Fourth Circuit Orders Class Certification for African-American Steelworkers—Again
For the second time, the Fourth Circuit has determined that African-American employees at a South Carolina steel plant are entitled to Rule 23 class certification. In Brown v. Nucor Corporation and Nucor Steel-Berkeley, Plaintiffs originally sought class certification for alleged discriminatory job promotion practices and a racially hostile work environment in their suit against Nucor Corporation and Nucor Steel-Berkeley, operators of a steel plant in Huger, South Carolina, where putative class members worked across multiple departments. In 2007, the United States District Court in Charleston, South Carolina, denied plaintiffs’ motion for class certification. The Fourth Circuit reversed the ruling in 2009, vacating and remanding the case with instructions to the District Court to certify the class as to both claims.
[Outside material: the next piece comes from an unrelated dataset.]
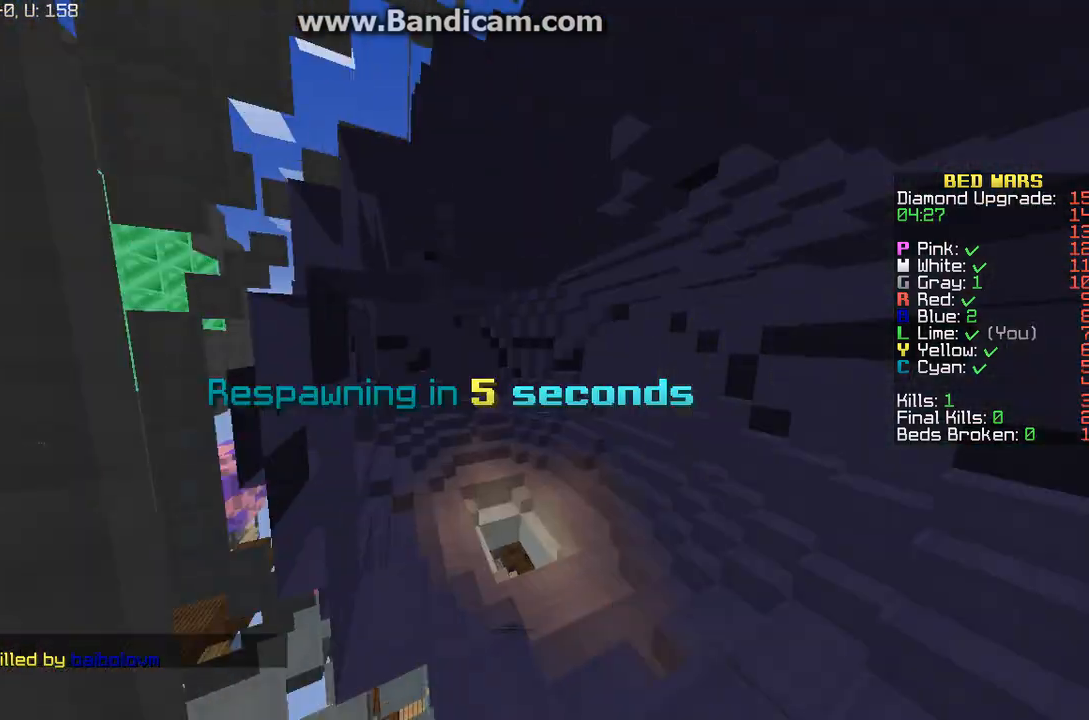
{"keys": ["w"], "mouse": [], "events": [[300, "a", "up"]]}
After the U. S. Supreme Court issued its Wal-Mart v. Dukes opinion in 2011 (holding that Rule 23 class certification was not appropriate for Wal-Mart employees in different store locations and under different managers), , the Nucor District Court decertified the class of steelworkers with regard to the job promotions claim but not the hostile work environment claim. The District Court held that the plaintiffs failed to present a common issue of discrimination in light of the discretionary and multi-layered decision-making structure.
Plaintiffs appealed the decertification, and the Fourth Circuit recently reinstated the job promotions class. The Fourth Circuit reasoned that the plant’s promotions system “created an environment in which the discriminatory exercise of discretion by one department head harmed the promotions opportunities for all African-American workers at the plant by foreclosing on opportunities in that department and generally impeding upward mobility.” Therefore, the Appeals Court opined, the District Court had “fundamentally misapprehended the reach of Wal-Mart and its application to the workers’ promotion class.”
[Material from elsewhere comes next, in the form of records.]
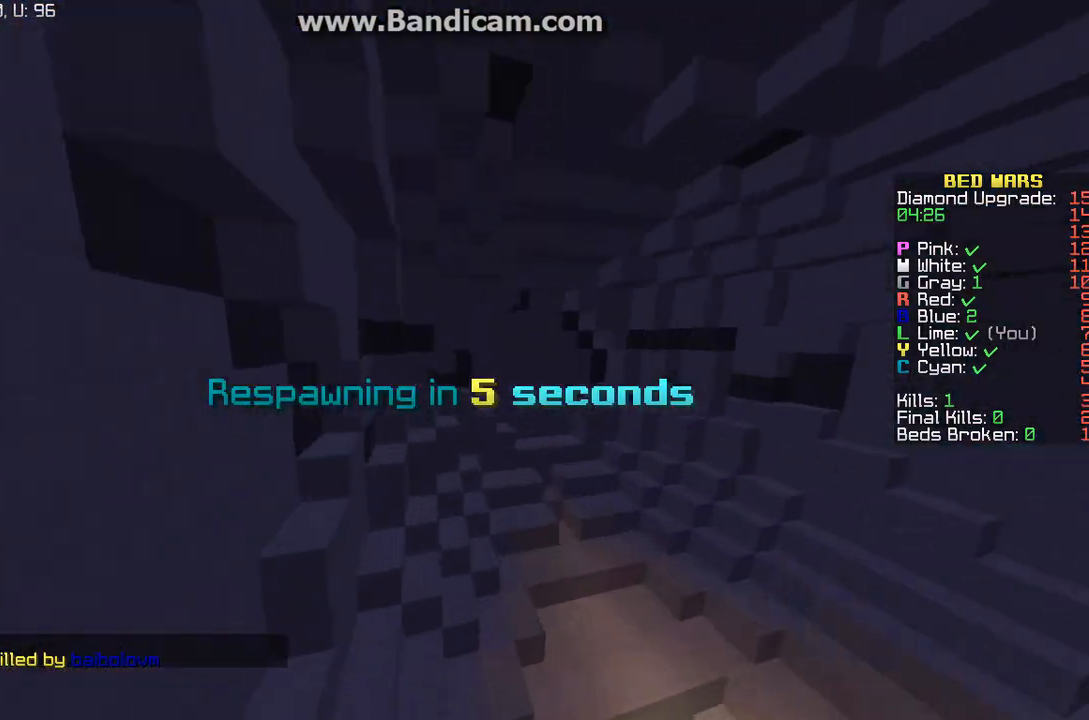
{"keys": ["d", "w"], "mouse": [], "events": [[100, "d", "down"]]}
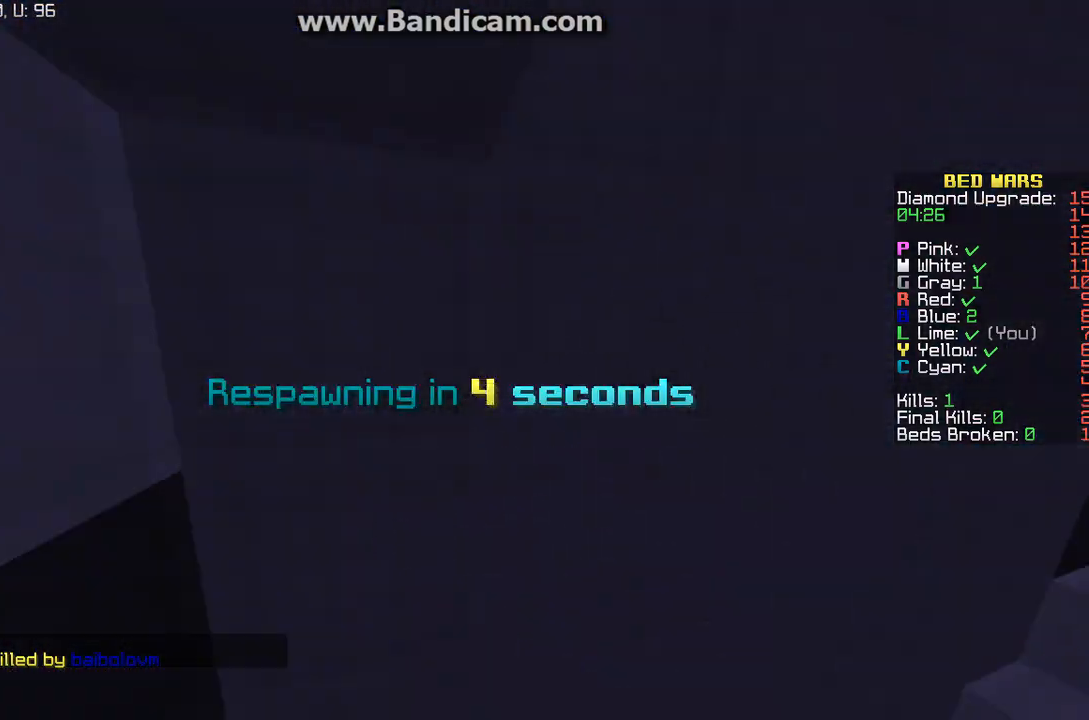
{"keys": ["w"], "mouse": [], "events": [[33, "d", "up"]]}
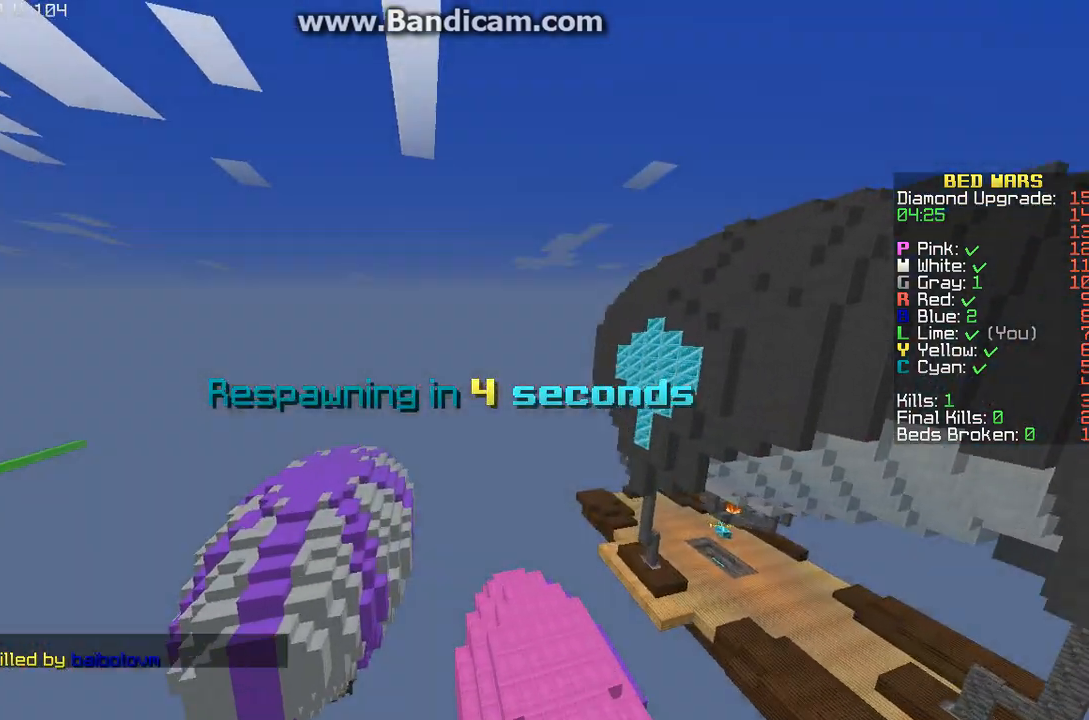
{"keys": ["w"], "mouse": [], "events": []}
The Fourth Circuit’s order reinstating the class distinguishes the instant case from Wal Mart v. Dukes on several grounds. First, while the Wal-Mart plaintiffs failed to show discrimination on a store-by-store basis for a class that could have amounted to over a million employees, the instant class only has as many as 150, all in a single plant. Second, the plaintiffs’ statistical expert in Wal-Mart could not specifically determine how the allegedly pervasive gender-biased culture of Wal-Mart influenced individual employment decisions. Here, the plaintiffs’ statistical expert identified a statistically significant disparity in promotions of African-American workers. Next, the Fourth Circuit reasoned that the anecdotal evidence in the instant case was “substantially more probative’ than that in the Wal-Mart case. The Court reasoned that, even after Wal-Mart v. Dukes, a “pattern of discrimination, revealed through statistics and anecdotal evidence, can alone support a disparate treatment claim, even where the pattern is the result of discretionary decision-making. To hold otherwise would dramatically undermine Title VII’s prophylactic powers.”
The Brown v. Nucor Corporation ruling indicates that Wal-Mart v. Dukes did not necessarily whittle down Title VII class actions to a single decision-maker or single department class. If a class can identify a systemic practice—even something vague like the exercise of discretion—Rule 23 certification is plausible.